◆ Votre consigne: Recopiez les lignes de tous les items en remplaçant "To the nearest percent" par "Rounded to the nearest percent", sans rien modifier d'autre. N'incluez pas les images dans votre réponse.

Items de données:

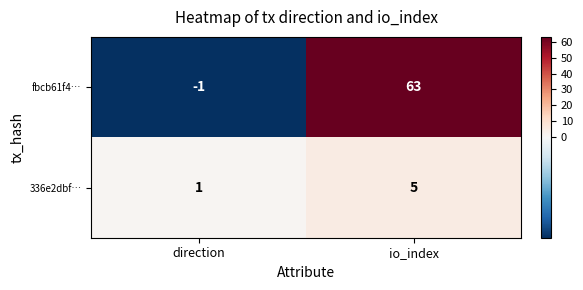

What is the difference between the highest and lowest values at io_index?

58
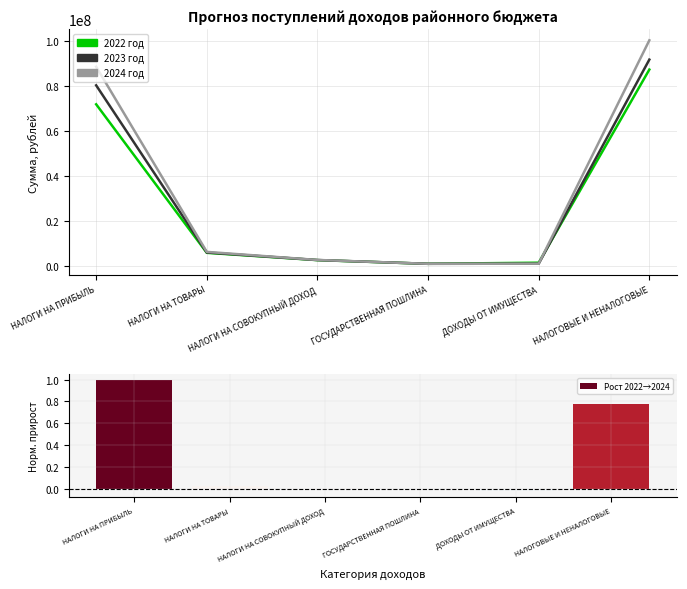

Which series has the largest total across all categories?

2024 год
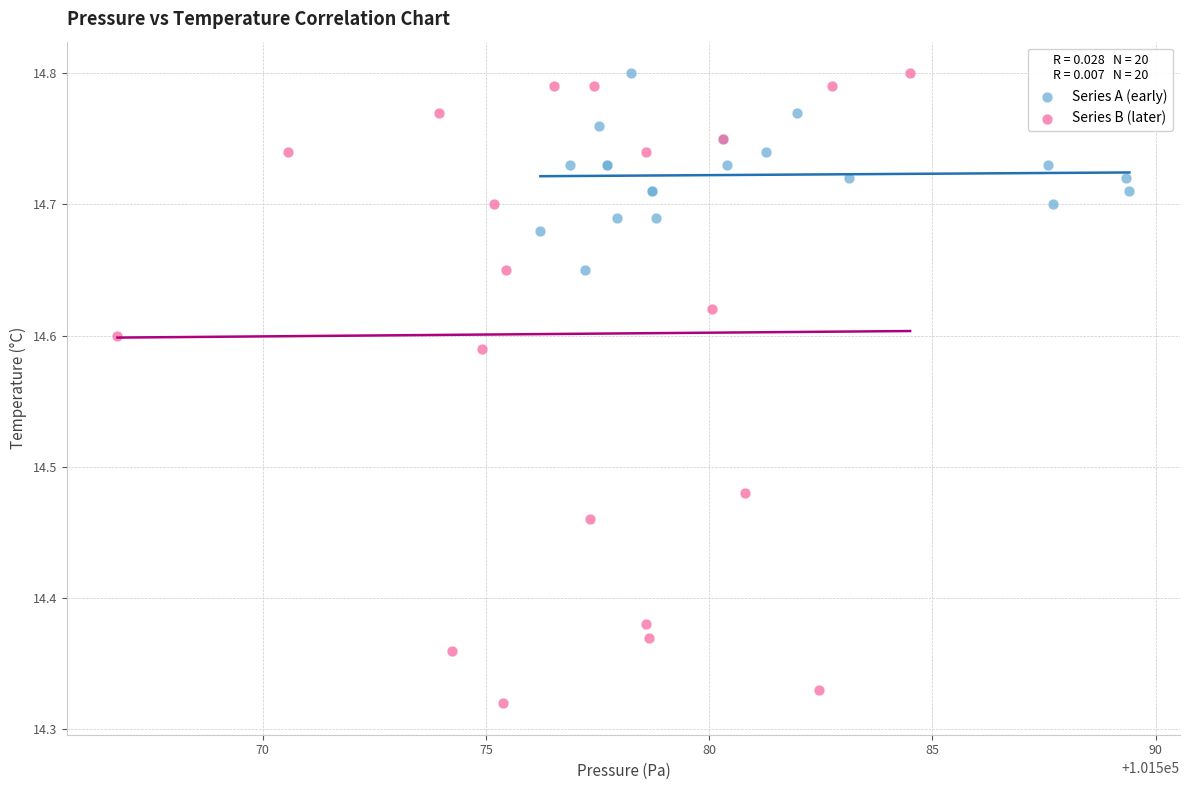

Which series reaches the minimum Y coordinate?

Series B (later)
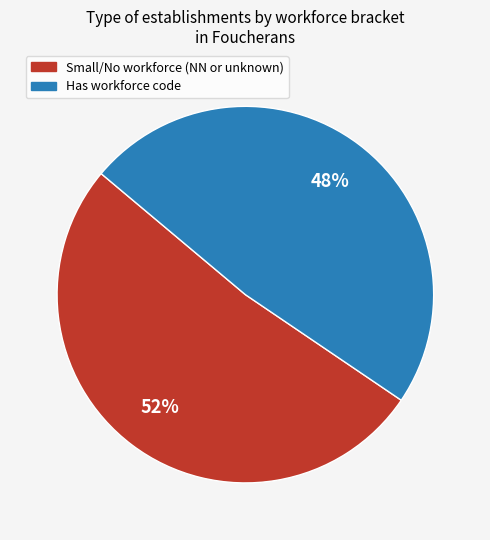

To the nearest percent, what is the average slice percentage?

50%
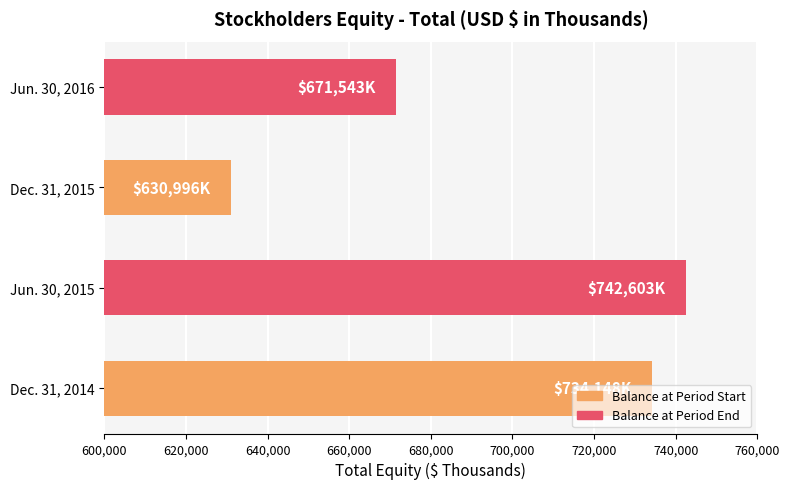

Are the bars grouped side by side (vs. stacked)?

No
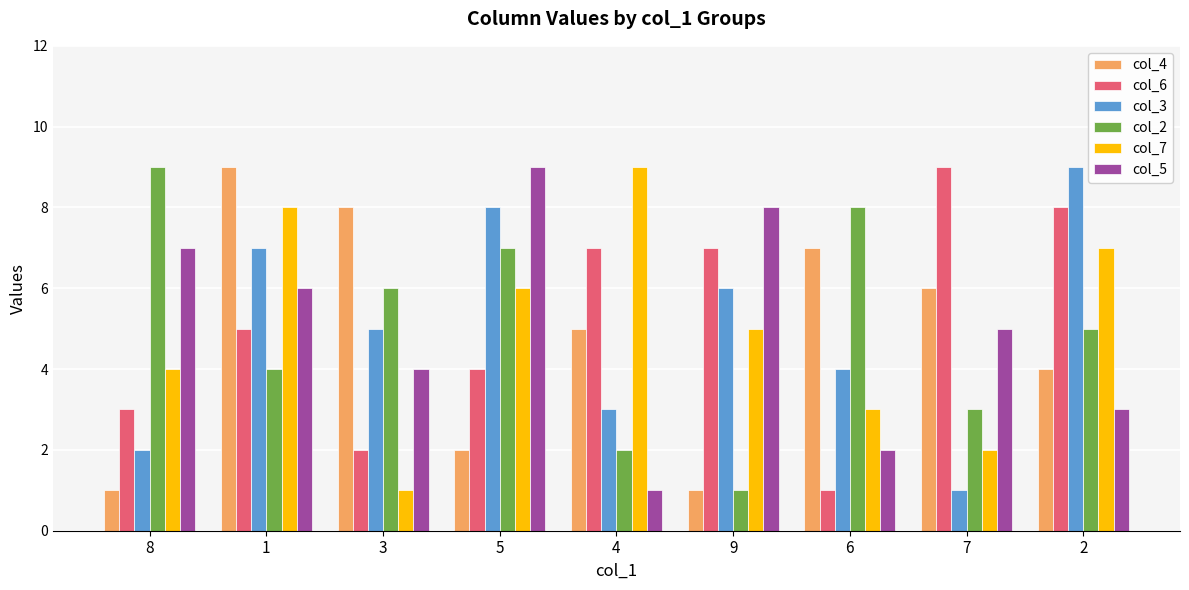

What is the value of the col_6 bar at the 9th from the left?

8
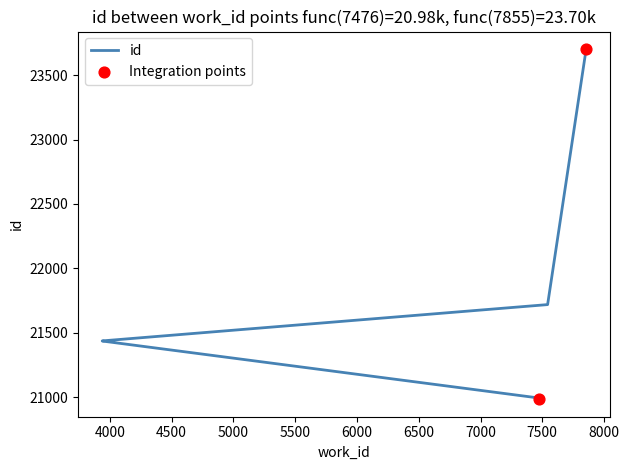

Which has a higher value, 7855 or 7476?

7855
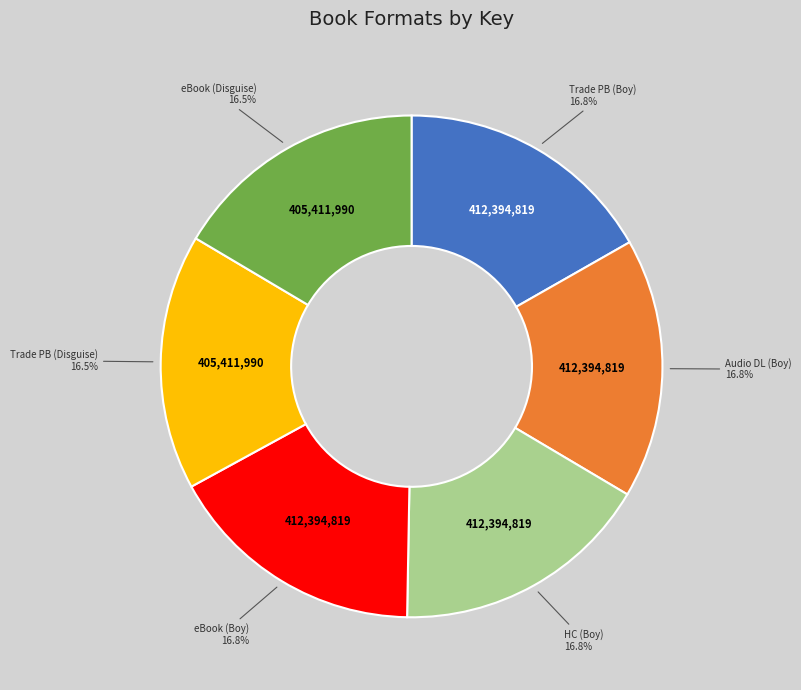

How many segments does this pie chart have?

6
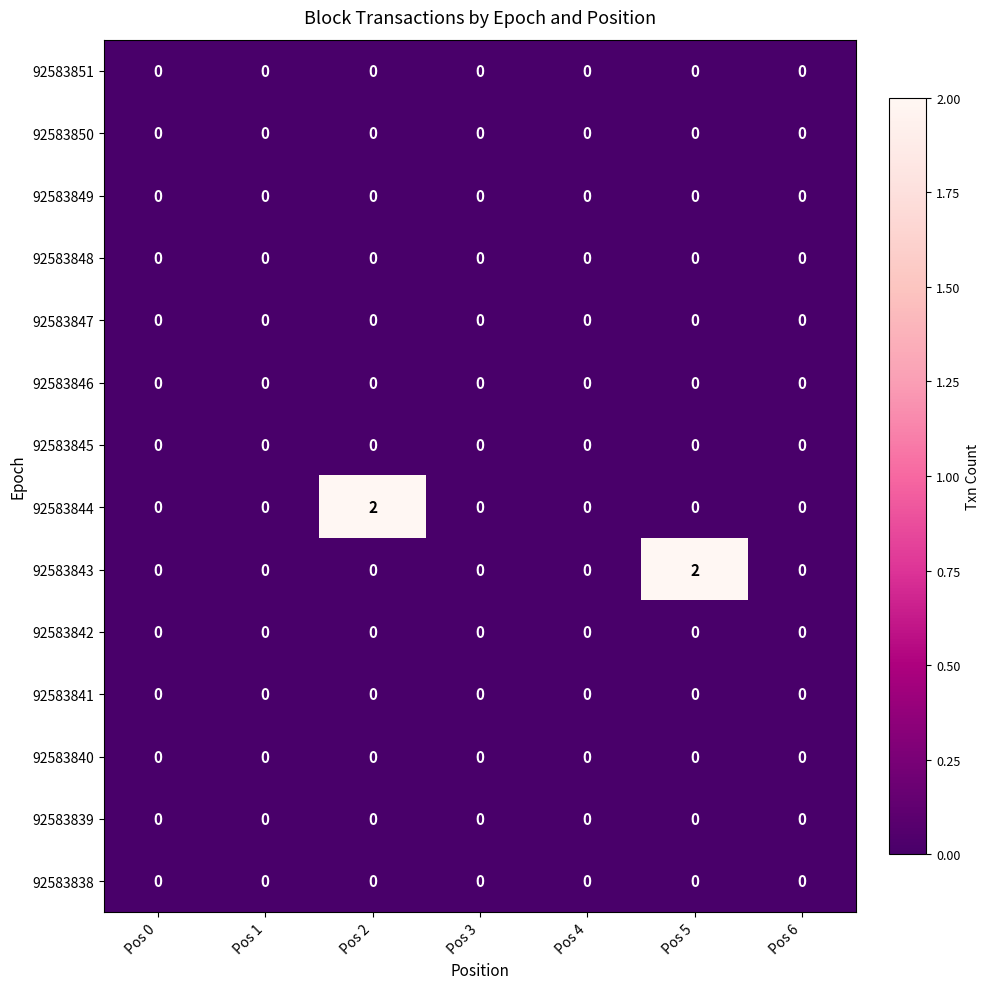

The value of 92583843 at Pos 1 is 0. True or false?

True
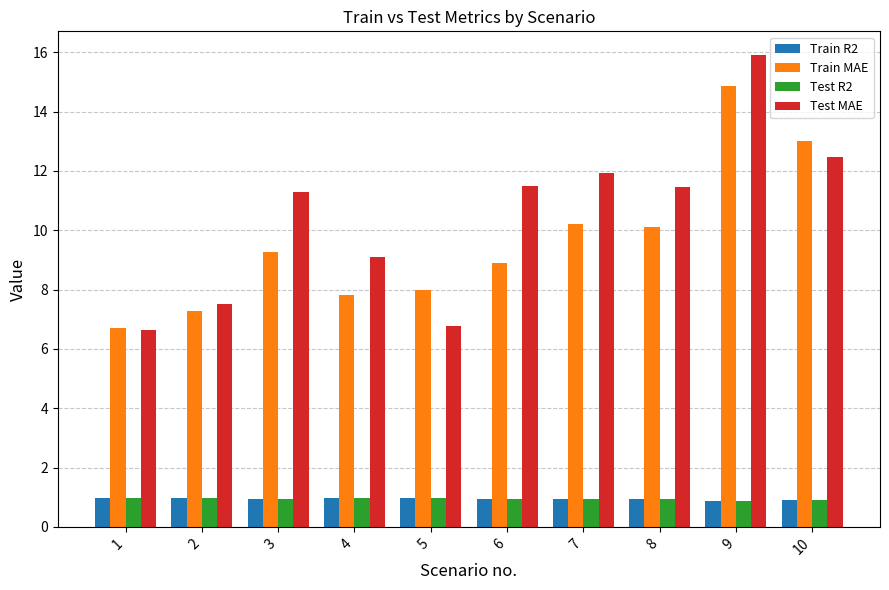

What is the average value of the Train MAE series?

9.6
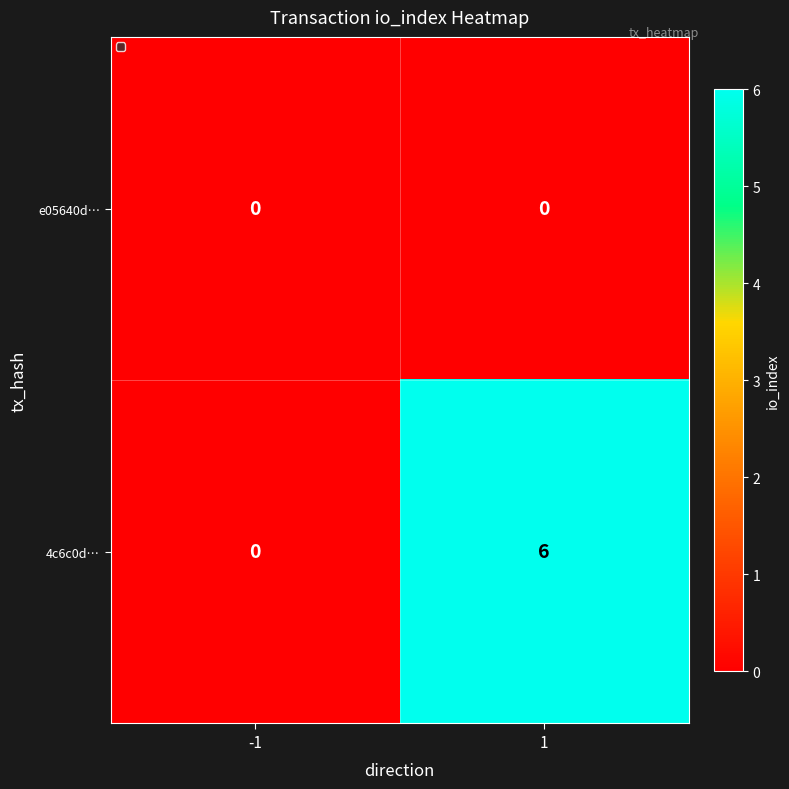

What is the average value of the 4c6c0d… series?

3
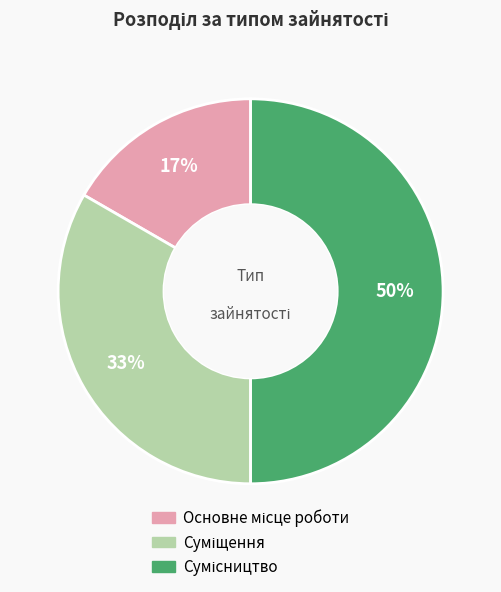

To the nearest percent, what is the average slice percentage?

33%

◆ Votre solution:
What is the difference between the highest and lowest values at io_index?

58

Which series has the largest total across all categories?

2024 год

Which series reaches the minimum Y coordinate?

Series B (later)

Rounded to the nearest percent, what is the average slice percentage?

50%

Are the bars grouped side by side (vs. stacked)?

No

What is the value of the col_6 bar at the 9th from the left?

8

Which has a higher value, 7855 or 7476?

7855

How many segments does this pie chart have?

6

The value of 92583843 at Pos 1 is 0. True or false?

True

What is the average value of the Train MAE series?

9.6

What is the average value of the 4c6c0d… series?

3

Rounded to the nearest percent, what is the average slice percentage?

33%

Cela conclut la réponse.